### What is needed
Using the data beneath this instruction, retype only the lines from the one that contains "(fp_line (start -9.753 11.948)" down to the one that contains "(fp_line (start -9.258 -5.958)", both included, exactly as they appear.

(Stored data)
*** Block opens ***
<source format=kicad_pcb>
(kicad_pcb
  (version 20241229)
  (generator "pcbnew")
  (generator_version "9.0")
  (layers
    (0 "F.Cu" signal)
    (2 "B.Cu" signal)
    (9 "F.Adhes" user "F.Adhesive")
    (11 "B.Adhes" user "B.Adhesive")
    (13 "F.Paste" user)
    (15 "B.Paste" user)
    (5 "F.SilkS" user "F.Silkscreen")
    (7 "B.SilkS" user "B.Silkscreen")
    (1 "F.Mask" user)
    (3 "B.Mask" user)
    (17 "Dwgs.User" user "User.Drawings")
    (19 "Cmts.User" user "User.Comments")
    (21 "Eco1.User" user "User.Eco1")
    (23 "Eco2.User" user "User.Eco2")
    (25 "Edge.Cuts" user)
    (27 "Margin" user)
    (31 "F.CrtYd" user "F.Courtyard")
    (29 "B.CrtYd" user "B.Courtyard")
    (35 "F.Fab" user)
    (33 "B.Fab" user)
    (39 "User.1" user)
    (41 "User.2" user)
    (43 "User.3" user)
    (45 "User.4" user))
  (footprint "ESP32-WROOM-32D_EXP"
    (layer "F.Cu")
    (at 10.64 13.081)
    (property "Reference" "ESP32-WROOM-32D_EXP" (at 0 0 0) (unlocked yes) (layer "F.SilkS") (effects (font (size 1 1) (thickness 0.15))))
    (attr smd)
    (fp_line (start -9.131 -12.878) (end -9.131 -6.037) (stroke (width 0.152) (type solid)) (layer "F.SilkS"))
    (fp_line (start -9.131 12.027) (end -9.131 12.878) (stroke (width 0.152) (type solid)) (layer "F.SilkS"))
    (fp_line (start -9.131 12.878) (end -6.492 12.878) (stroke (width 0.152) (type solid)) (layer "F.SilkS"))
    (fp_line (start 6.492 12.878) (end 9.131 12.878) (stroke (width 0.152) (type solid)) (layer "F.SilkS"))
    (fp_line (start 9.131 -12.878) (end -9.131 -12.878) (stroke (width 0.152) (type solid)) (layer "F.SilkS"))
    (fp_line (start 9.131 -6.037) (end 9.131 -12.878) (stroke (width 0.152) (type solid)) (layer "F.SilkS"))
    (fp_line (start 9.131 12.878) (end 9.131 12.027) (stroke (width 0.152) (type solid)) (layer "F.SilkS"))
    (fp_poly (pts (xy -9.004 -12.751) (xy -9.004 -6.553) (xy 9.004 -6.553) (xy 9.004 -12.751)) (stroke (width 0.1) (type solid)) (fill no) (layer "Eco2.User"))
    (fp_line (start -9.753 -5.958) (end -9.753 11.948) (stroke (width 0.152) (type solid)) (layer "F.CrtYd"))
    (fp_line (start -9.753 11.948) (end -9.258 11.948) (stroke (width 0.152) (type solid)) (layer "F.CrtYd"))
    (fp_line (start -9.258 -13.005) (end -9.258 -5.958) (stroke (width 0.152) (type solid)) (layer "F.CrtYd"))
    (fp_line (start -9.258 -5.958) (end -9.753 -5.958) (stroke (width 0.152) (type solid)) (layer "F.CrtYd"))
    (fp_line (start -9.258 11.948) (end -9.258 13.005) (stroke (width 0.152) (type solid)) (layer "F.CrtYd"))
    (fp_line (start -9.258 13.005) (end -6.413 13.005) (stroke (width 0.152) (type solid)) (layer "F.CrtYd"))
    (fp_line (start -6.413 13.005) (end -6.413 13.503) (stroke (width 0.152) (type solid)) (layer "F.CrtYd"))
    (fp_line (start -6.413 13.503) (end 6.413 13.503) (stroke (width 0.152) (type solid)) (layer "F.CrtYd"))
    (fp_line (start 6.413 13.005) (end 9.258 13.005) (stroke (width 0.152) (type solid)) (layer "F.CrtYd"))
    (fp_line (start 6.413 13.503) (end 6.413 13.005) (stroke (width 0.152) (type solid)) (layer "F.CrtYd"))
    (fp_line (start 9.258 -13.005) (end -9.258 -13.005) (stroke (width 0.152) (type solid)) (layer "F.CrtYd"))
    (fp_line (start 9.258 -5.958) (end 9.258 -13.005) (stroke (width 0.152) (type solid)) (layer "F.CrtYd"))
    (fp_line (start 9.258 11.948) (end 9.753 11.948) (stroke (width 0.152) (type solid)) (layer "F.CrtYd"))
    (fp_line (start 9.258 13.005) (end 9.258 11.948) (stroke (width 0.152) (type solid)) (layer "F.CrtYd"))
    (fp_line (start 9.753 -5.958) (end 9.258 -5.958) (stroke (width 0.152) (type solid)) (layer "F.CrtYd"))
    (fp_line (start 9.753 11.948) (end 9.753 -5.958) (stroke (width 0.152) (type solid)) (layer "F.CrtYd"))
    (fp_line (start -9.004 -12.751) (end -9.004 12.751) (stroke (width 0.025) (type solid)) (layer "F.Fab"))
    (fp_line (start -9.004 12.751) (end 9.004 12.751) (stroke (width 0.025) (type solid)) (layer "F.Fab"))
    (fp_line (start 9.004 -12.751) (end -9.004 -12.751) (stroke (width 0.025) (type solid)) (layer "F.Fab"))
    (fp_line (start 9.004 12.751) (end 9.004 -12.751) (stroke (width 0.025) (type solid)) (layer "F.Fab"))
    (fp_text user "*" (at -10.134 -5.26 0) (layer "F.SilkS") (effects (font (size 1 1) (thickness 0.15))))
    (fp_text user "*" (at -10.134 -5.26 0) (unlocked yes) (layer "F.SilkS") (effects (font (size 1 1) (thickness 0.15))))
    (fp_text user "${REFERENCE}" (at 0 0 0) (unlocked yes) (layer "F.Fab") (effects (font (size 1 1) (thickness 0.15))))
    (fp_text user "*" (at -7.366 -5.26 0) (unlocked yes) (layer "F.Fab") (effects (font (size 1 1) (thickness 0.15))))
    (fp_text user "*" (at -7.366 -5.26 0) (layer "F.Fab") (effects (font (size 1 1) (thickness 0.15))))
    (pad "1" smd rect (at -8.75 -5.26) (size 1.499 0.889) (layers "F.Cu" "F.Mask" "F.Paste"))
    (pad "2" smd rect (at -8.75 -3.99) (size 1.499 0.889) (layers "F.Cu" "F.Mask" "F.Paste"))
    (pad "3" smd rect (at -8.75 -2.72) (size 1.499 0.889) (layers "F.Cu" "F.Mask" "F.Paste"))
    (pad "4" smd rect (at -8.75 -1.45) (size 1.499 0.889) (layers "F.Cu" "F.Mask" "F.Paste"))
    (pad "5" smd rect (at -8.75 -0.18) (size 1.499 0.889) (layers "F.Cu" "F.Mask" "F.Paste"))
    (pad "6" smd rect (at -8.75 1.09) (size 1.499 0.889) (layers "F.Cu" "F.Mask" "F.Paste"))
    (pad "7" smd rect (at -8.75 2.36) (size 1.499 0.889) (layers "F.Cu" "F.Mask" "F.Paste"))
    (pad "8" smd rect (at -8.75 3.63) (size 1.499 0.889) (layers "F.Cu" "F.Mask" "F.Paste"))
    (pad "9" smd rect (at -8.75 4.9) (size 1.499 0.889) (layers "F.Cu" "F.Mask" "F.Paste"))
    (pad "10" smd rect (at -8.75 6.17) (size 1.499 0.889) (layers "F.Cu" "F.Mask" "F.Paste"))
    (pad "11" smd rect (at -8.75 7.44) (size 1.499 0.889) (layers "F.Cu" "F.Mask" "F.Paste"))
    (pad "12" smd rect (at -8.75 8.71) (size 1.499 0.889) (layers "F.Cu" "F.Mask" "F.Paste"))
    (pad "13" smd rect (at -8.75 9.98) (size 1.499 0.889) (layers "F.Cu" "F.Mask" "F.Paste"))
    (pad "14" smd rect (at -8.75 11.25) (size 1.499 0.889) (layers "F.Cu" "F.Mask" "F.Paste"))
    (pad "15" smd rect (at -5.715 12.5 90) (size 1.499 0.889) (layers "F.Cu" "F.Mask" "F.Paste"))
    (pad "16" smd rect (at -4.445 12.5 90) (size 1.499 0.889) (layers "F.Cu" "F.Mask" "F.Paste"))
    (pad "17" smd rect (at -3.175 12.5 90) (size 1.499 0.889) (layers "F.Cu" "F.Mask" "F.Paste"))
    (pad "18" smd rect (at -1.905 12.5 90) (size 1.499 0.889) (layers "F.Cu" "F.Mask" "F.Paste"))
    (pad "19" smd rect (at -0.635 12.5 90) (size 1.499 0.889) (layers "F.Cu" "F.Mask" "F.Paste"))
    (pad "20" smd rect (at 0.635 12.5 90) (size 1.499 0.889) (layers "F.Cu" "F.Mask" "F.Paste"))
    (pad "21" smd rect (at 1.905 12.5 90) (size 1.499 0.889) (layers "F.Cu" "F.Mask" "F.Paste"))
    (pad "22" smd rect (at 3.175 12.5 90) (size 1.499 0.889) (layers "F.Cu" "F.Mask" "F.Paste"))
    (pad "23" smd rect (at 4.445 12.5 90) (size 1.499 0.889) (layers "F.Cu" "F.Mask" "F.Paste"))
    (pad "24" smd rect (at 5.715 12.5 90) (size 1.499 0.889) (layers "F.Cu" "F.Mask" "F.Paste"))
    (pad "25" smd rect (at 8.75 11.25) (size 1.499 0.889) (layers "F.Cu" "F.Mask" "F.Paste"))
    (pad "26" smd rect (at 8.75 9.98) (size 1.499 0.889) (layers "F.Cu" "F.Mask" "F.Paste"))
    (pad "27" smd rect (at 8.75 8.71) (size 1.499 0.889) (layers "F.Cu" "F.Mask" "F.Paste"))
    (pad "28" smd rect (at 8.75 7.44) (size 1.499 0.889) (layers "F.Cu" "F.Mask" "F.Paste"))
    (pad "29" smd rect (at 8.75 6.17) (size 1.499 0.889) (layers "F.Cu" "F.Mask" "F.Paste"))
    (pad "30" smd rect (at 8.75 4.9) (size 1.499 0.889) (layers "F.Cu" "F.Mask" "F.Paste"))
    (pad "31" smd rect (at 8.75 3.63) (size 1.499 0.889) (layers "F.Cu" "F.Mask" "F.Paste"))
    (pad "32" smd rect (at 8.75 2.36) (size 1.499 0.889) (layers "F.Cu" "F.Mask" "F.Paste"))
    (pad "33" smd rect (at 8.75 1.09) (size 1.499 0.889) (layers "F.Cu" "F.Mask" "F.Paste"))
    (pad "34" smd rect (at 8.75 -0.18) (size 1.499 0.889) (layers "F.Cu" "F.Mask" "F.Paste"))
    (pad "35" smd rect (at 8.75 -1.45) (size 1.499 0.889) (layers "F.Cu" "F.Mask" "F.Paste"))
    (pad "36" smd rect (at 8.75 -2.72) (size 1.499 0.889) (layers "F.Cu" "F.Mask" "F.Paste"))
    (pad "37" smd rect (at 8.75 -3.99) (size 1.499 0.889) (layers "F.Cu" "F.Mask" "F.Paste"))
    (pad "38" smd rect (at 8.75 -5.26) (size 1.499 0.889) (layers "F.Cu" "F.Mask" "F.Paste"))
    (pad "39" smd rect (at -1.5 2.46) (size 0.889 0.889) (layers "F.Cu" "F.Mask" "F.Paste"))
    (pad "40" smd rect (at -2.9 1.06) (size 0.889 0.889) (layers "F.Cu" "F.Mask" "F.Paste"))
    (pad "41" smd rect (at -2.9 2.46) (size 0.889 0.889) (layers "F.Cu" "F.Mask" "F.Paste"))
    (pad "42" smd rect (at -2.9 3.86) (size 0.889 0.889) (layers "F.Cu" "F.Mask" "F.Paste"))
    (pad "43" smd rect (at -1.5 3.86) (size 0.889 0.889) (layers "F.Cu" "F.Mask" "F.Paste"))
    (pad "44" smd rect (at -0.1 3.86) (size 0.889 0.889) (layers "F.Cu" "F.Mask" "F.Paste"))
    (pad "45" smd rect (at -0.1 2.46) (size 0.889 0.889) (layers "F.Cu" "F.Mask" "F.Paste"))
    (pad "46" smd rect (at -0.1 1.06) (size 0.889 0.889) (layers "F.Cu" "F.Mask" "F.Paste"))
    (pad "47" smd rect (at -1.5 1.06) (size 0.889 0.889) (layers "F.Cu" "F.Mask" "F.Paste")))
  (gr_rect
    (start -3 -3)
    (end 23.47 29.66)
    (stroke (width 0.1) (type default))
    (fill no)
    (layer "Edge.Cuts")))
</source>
*** Block closes ***
*** Block opens ***
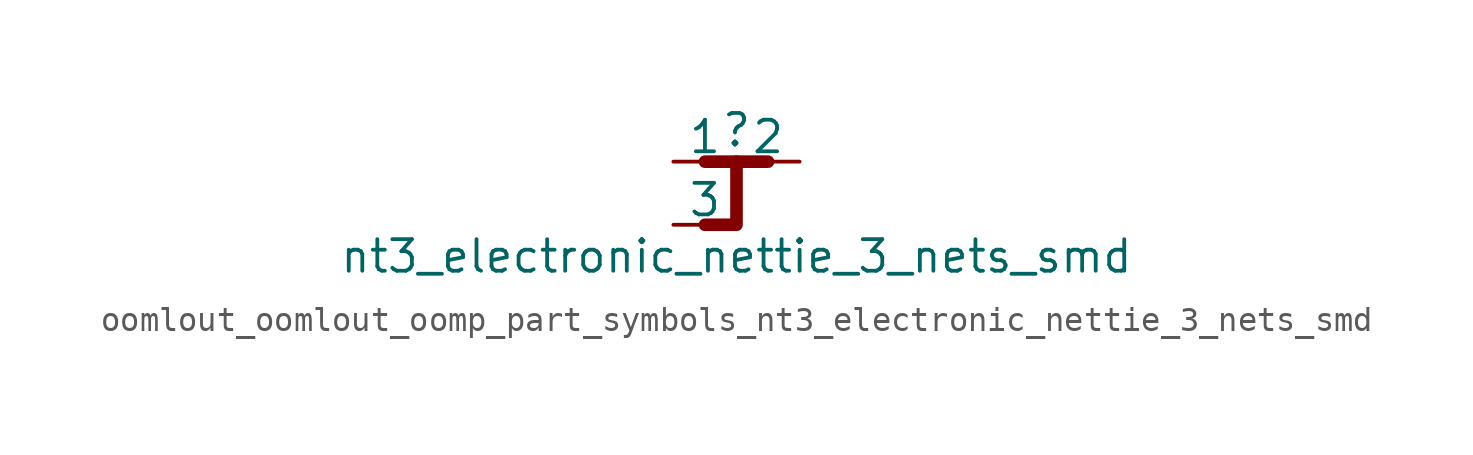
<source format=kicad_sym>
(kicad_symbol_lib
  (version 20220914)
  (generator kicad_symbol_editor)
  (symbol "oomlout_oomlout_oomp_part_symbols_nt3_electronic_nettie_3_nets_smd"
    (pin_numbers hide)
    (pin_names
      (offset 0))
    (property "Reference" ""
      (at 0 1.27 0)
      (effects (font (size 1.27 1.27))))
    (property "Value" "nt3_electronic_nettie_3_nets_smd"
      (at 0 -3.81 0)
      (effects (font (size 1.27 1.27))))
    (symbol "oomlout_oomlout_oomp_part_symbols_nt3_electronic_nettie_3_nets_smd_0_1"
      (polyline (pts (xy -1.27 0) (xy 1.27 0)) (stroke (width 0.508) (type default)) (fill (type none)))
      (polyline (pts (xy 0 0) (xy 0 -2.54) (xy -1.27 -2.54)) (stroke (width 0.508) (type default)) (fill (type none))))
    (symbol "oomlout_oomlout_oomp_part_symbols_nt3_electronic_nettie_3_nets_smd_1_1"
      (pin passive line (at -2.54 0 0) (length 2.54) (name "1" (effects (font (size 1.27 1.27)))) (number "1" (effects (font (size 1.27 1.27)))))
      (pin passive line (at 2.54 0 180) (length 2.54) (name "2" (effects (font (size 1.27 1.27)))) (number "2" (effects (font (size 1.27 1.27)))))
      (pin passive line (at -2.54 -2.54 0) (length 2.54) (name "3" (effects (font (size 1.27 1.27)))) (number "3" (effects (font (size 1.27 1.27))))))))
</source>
*** Block closes ***
### Your response
    (fp_line (start -9.753 11.948) (end -9.258 11.948) (stroke (width 0.152) (type solid)) (layer "F.CrtYd"))
    (fp_line (start -9.258 -13.005) (end -9.258 -5.958) (stroke (width 0.152) (type solid)) (layer "F.CrtYd"))
    (fp_line (start -9.258 -5.958) (end -9.753 -5.958) (stroke (width 0.152) (type solid)) (layer "F.CrtYd"))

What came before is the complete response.